● **Your assignment**
Wherever a line in the records contains the word "хлеб", return that line.

● **Records shown**
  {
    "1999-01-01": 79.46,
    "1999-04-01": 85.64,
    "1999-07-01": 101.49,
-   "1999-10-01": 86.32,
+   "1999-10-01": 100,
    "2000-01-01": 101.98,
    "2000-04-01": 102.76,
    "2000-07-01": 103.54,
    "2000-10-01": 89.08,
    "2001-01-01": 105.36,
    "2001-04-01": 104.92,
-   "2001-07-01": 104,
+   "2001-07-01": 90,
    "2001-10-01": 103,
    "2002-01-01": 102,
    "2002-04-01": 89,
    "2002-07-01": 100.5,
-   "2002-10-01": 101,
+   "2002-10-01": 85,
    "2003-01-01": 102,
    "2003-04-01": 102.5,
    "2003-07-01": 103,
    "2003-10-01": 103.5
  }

---

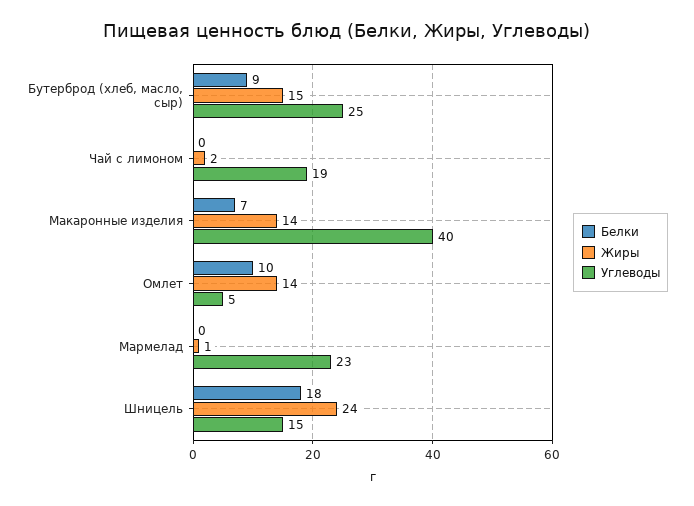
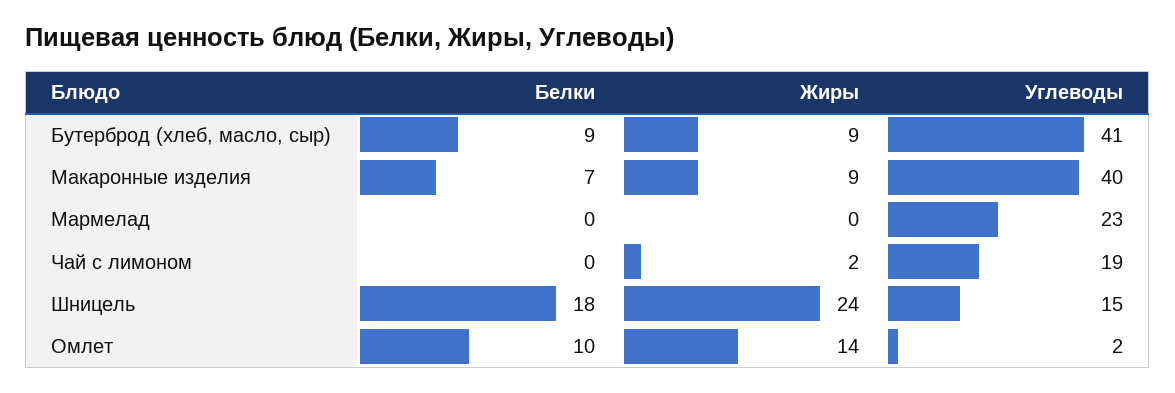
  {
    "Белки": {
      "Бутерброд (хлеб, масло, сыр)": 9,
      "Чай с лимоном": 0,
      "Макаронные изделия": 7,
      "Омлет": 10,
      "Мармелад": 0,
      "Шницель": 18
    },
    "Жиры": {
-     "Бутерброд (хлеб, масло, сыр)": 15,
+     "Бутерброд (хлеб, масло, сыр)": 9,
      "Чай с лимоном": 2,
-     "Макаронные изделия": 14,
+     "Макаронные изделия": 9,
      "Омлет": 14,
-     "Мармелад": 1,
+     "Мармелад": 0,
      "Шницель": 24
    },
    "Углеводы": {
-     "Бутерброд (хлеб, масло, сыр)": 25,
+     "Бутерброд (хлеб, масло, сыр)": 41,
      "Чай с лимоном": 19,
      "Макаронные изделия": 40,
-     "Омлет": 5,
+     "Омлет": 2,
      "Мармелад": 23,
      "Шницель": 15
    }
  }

● **Your response**
      "Бутерброд (хлеб, масло, сыр)": 9,
-     "Бутерброд (хлеб, масло, сыр)": 15,
+     "Бутерброд (хлеб, масло, сыр)": 9,
-     "Бутерброд (хлеб, масло, сыр)": 25,
+     "Бутерброд (хлеб, масло, сыр)": 41,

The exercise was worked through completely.